To further prove the point, The Babylon Bee has compiled the following list of even more scary facts about guns:

  1. Touching one instantly turns you into a Republican: A fate worse than death.
  2. It takes 500 Kenyan child slaves to mine enough blasting powder to fill a single magazine clip with gun bullets: This is a crime against human rights.
  3. Guns are often a gateway drug to cannons: Sure, right now it’s “just a little Glock.” Next thing you know, you’re building a Civil War-era cannon in the backyard.
  4. The average gun owner shoots 5,000 people per year: You can’t argue with cold, hard statistics.

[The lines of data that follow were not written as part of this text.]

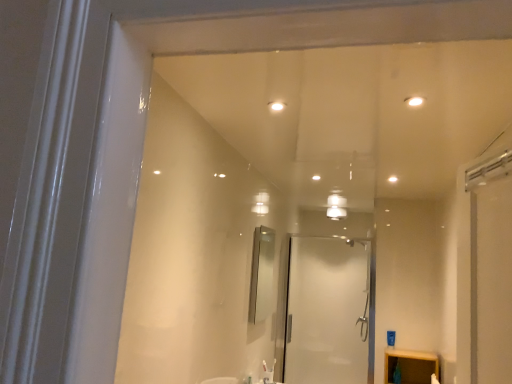
The image size is (512, 384). Describe the element at coordinates (326, 311) in the screenshot. I see `transparent glass shower door at center` at that location.

Where is `transparent glass shower door at center`? transparent glass shower door at center is located at coordinates (326, 311).

I want to click on silver metallic mirror at center, so click(261, 274).

What do you see at coordinates (261, 274) in the screenshot?
I see `silver metallic mirror at center` at bounding box center [261, 274].

What is the approximate width of silver metallic mirror at center?

7.17 centimeters.

This screenshot has height=384, width=512. Find the location of `transparent glass shower door at center`. transparent glass shower door at center is located at coordinates (326, 311).

Which object is positioned more to the left, silver metallic mirror at center or transparent glass shower door at center?

silver metallic mirror at center.

Is silver metallic mirror at center positioned in front of transparent glass shower door at center?

Yes, it is.

Is point (261, 310) in front of point (341, 247)?

Yes, point (261, 310) is in front of point (341, 247).

From the image's perspective, is silver metallic mirror at center above or below transparent glass shower door at center?

Based on their image positions, silver metallic mirror at center is located above transparent glass shower door at center.

From a real-world perspective, is silver metallic mirror at center below transparent glass shower door at center?

No, from a real-world perspective, silver metallic mirror at center is not beneath transparent glass shower door at center.

Can you confirm if silver metallic mirror at center is wider than transparent glass shower door at center?

No, silver metallic mirror at center is not wider than transparent glass shower door at center.

In terms of height, does silver metallic mirror at center look taller or shorter compared to transparent glass shower door at center?

In the image, silver metallic mirror at center appears to be shorter than transparent glass shower door at center.

Does silver metallic mirror at center have a smaller size compared to transparent glass shower door at center?

Correct, silver metallic mirror at center occupies less space than transparent glass shower door at center.

In the scene shown: Is silver metallic mirror at center completely or partially outside of transparent glass shower door at center?

Yes, silver metallic mirror at center is not within transparent glass shower door at center.

Is silver metallic mirror at center touching transparent glass shower door at center?

No.

Is silver metallic mirror at center positioned with its back to transparent glass shower door at center?

No, transparent glass shower door at center is not at the back of silver metallic mirror at center.

How many degrees apart are the facing directions of silver metallic mirror at center and transparent glass shower door at center?

There is a 90.8-degree angle between the facing directions of silver metallic mirror at center and transparent glass shower door at center.

Measure the distance between silver metallic mirror at center and transparent glass shower door at center.

silver metallic mirror at center is 4.45 feet away from transparent glass shower door at center.

Identify the location of screen door that is under the silver metallic mirror at center (from a real-world perspective). coord(326,311).

Which is more to the right, transparent glass shower door at center or silver metallic mirror at center?

From the viewer's perspective, transparent glass shower door at center appears more on the right side.

Between transparent glass shower door at center and silver metallic mirror at center, which one is positioned in front?

silver metallic mirror at center is more forward.

Which is nearer, (292, 286) or (269, 285)?

Point (269, 285)

From the image's perspective, is transparent glass shower door at center above or below silver metallic mirror at center?

From the image's perspective, transparent glass shower door at center appears below silver metallic mirror at center.

From a real-world perspective, is transparent glass shower door at center positioned above or below silver metallic mirror at center?

transparent glass shower door at center is below silver metallic mirror at center.

Considering the sizes of objects transparent glass shower door at center and silver metallic mirror at center in the image provided, who is thinner, transparent glass shower door at center or silver metallic mirror at center?

With smaller width is silver metallic mirror at center.

Considering the sizes of transparent glass shower door at center and silver metallic mirror at center in the image, is transparent glass shower door at center taller or shorter than silver metallic mirror at center?

Considering their sizes, transparent glass shower door at center has more height than silver metallic mirror at center.

Is transparent glass shower door at center bigger or smaller than silver metallic mirror at center?

transparent glass shower door at center is bigger than silver metallic mirror at center.

Choose the correct answer: Is transparent glass shower door at center inside silver metallic mirror at center or outside it?

transparent glass shower door at center exists outside the volume of silver metallic mirror at center.

Is transparent glass shower door at center directly adjacent to silver metallic mirror at center?

There is a gap between transparent glass shower door at center and silver metallic mirror at center.

In the scene shown: Is transparent glass shower door at center oriented away from silver metallic mirror at center?

No, silver metallic mirror at center is not at the back of transparent glass shower door at center.

How different are the orientations of transparent glass shower door at center and silver metallic mirror at center in degrees?

90.8 degrees separate the facing orientations of transparent glass shower door at center and silver metallic mirror at center.

Image resolution: width=512 pixels, height=384 pixels. Identify the location of screen door below the silver metallic mirror at center (from a real-world perspective). (326, 311).

Find the location of a particular element. Image resolution: width=512 pixels, height=384 pixels. mirror located in front of the transparent glass shower door at center is located at coordinates (261, 274).

Where is `mirror that appears on the left of transparent glass shower door at center`? The width and height of the screenshot is (512, 384). mirror that appears on the left of transparent glass shower door at center is located at coordinates (261, 274).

  5. If left unattended, guns have been known to commit mass shootings: The guns — and guns alone — are to blame.
  6. Guns literally invented murder: Before guns existed, nobody killed anyone. Ever.
  7. They are often used to stop dedicated, hardworking looters: They’re just trying to feed their families with those Louis Vuitton handbags and 80″ flatscreen TVs, you barbarian.
  8. Police carry guns: And we all know the police are everyone’s enemy.
  9. If Hitler had guns, he likely would have won World War 2: Just think about that.

If the list of terrifying facts above doesn’t scare you enough, you must be a MAGA voter, which is only slightly less dangerous than a gun.